A celebração de Fernanda

Publicado em Crônicas

Severino Francisco

Algumas amigos e alguns amigos disseram que estavam preparando o vinho para comemorar o Oscar de Ainda estou aqui e de Fernanda Torres. Fiquei preocupado porque o Oscar é um prêmio regido pelo interesse em autoglorificar a indústria cinematográfica norte-americana. Claro que a academia mudou muito nos últimos anos, mas essa continua sendo a premissa que domina o prêmio.

Não é um prêmio que, necessariamente, escolhe os melhores do ponto de vista estético. Ainda estou aqui furou a bolha e conquistou a inédita estatueta de Melhor Filme Internacional. Vale muito em termos de prestígio e alcance de mercado. No entanto, me parece que merecia também ganhar nas categorias de Melhor atriz e Melhor Filme.

Aos que entendem que exagero ou incorro em patriotada, lembro que o site Rotten Tomatoes, que agrega críticas de filmes e séries, conferiu 95% de aprovação por parte da crítica internacional. O índice mais alto entre os concorrentes ao Oscar. Alguns sites estrangeiros defenderam que Ainda estou aqui ganhasse não apenas o prêmio de Melhor Filme Internacional, mas, também, o de Melhor Filme.

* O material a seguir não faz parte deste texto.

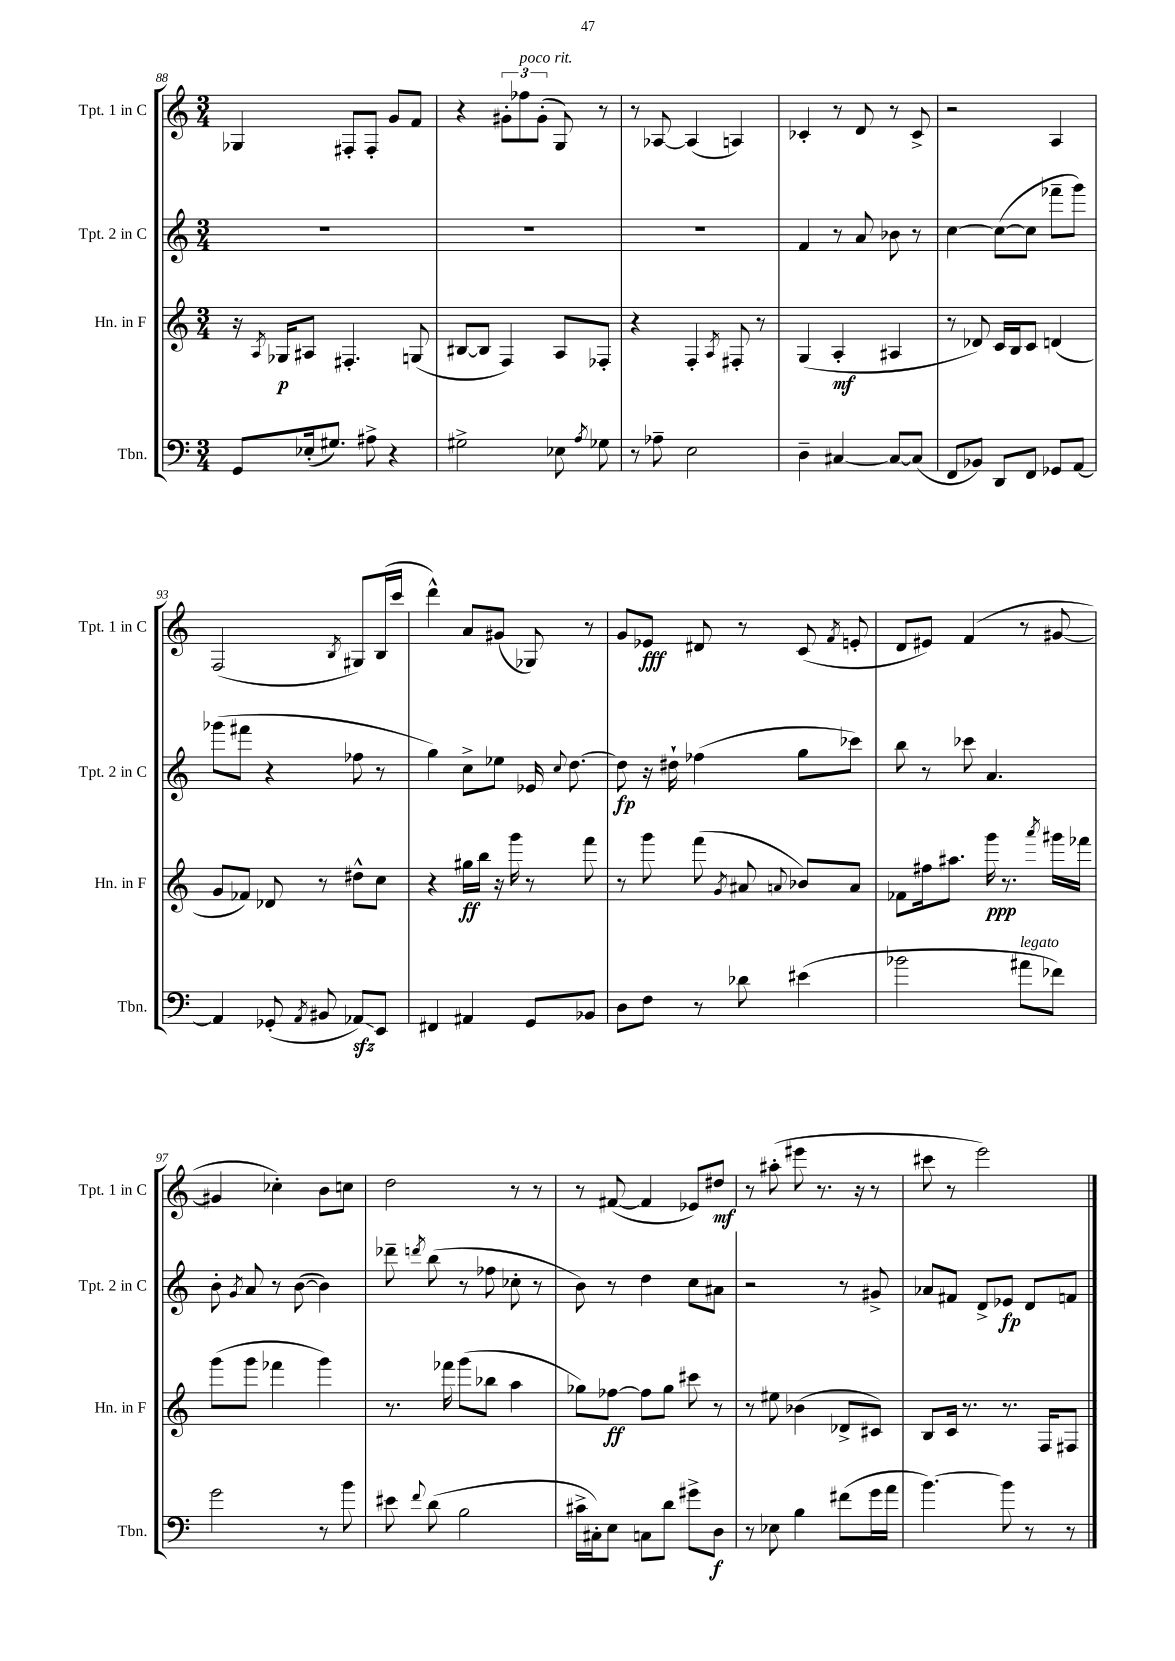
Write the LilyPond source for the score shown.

Eu acho que é o mais tocante dessa safra. Tem algo da pungência de Nelson Pereira dos Santos e do neorrealismo italiano. “O candidato mais urgente do ano para melhor filme é aquele que quase ninguém viu”, disse o site Slate.

E emendava tocando, com agudeza, no ponto crucial: “Entre os 10 indicados para Melhor Filme, há vários com pretensão de relevância contemporânea, alguns mais do que os outros. Mas nenhum parece tão urgente, tão essencial quanto Ainda estou aqui, ou tem uma performance em seu centro tão elementalmente poderosa quanto a de Fernanda Torres”.

O Oscar não se emenda. Em 1999, em vez de distinguir a magnífica interpretação de Fernanda Montenegro em Central do Brasil, o Oscar preferiu premiar Gwyneth Paltrow, de Shakespeare apaixonado. Ela ficou famosa, não por outras atuações primorosas, mas por ser flagrada em foto na qual usa a estatueta como escora da porta em casa.

Pois bem, na edição de 2025, Fernanda Torres foi a maior estrela do Oscar. Ela é a personalidade que mais mobilizou a atenção do público, dos jornalistas e dos críticos. Brilhou, intensamente, dentro e fora das telas. As inúmeras entrevistas que concedeu se tornaram acontecimentos de inteligência, elegância, dignidade e bom humor.

Nos últimos anos, nos sentimos tão envergonhados com nossos representantes, principalmente quando saíram para eventos em outros países, que foi um prazer vê-la e ouvi-la. Ela nos representou com dignidade. Nada fez para agradar ou viralizar. Simplesmente foi Fernanda Torres de corpo inteiro.

Em uma das entrevistas, concedidas à Globo News, ela disse que a força do filme foi recolocar em circulação uma família brasileira, amorosa, que gosta de amigos, de música, de cultura, de solidariedade e de empatia. Isso encantou o Brasil e o mundo: “Isso é a alma brasileira. Por isso, tocou tantas pessoas no Brasil e em outros países”.

Se a academia concedeu a estatueta de Melhor Filme Internacional a Ainda estou aqui e se Fernanda é, como bem disse Walter Salles, a alma da fita, é uma incoerência descartar a atriz-protagonista. Mas, com ou sem estatueta, Fernanda virou uma estrela internacional de brilho próprio.